The mechanism of complete inactivation of factor Va by APC-PCPS has
been controversial. The present data are consistent with the mechanism
illustrated in Fig. 6 in which activity is totally lost following
cleavage at Arg306 and the largely irreversible
dissociation of the A2 domain fragments. Under the experimental
conditions described in the present study (6 µM Va) it
is clear that any affinities of the ultimate cleavage products for each
other (if present at all) are relatively weak. However, since the
dissociation of the A2 fragment is most likely the direct cause of the
total factor Va inactivation, it is entirely possible that the
rate-limiting step of factor Va inactivation can be shifted from
peptide bond (Arg306) cleavage to A2 domain fragment
dissociation by other constituents of the reaction mixture.
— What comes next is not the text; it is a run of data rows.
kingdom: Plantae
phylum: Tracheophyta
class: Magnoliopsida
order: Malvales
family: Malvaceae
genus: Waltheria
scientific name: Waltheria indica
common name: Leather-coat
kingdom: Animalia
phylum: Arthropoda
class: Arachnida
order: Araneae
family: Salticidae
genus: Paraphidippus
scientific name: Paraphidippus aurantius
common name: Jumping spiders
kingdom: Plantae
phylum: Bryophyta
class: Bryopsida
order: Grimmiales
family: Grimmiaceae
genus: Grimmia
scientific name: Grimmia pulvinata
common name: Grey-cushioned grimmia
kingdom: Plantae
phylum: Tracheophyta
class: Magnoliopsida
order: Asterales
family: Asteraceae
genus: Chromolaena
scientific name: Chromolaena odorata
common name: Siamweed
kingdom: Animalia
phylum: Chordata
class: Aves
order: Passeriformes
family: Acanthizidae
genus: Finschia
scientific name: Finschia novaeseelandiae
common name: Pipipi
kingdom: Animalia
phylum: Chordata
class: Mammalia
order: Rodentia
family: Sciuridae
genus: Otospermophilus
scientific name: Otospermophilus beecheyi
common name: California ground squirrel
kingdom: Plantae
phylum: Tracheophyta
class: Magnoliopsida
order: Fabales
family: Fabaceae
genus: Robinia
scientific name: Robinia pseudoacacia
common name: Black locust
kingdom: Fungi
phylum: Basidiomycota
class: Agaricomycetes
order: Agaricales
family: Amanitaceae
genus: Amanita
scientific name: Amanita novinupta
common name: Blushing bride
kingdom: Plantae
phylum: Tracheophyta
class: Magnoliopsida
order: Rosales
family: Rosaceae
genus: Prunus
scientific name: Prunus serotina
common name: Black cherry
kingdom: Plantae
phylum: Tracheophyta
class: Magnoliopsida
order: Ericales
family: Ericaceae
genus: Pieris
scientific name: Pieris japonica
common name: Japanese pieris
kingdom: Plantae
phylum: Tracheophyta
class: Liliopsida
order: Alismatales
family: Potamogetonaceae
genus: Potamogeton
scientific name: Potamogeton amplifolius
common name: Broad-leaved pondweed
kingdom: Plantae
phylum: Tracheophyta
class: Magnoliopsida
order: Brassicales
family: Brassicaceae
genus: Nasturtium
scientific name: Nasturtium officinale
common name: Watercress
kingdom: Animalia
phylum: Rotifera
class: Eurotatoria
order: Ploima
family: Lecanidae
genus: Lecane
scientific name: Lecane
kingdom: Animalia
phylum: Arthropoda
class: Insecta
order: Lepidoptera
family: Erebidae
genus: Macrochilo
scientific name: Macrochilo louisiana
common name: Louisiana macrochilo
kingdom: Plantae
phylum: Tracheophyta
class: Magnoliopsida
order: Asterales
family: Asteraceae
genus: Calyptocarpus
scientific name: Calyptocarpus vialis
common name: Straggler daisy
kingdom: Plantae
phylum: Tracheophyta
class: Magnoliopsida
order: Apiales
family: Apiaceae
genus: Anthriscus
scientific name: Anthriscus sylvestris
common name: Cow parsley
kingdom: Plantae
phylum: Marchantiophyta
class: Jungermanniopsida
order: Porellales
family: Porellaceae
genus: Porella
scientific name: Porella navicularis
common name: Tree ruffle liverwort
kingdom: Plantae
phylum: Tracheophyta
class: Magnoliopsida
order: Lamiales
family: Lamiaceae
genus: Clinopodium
In addition
the products of the cleavage at Arg505 also appear to
engage in a reversible binding phenomena which may also be influenced
by third component binding. For example, it has been reported and
confirmed by numerous studies that factor Xa stabilizes the factor Va
molecule from inactivation by APC (33-36). Similarly it has been shown
that factor IXa stabilizes the thrombin activated factor VIIIa molecule
presumably by preventing dissociation of the A2 subunit (37, 38). The
stabilization of factor Va by factor Xa may be, in part, a consequence
of an altered dissociation of the products following APC cleavage. If this is indeed the case the presence of factor Xa or prothrombin during
APC inactivation may be major confounding elements in kinetic evaluations of factor Va inactivation but elements that are
biologically relevant.
The ultimate deconvolution of the relative activity losses associated with factor Va cleavage at position 306 and the activity loss associated with the dissociation of the fragments of the A2 domain is a matter that will require further extensive experimental analysis. However the present results clearly indicate that the kinetics of APC inactivation of factor Va are associated with complex processes which influence both the binding of the enzyme factor Xa and the effector function of factor Va in the prothrombinase complex and include both the proteolysis and the dissociation of fragments of the A2 domain ultimately leading to a totally inactivated factor Va molecule.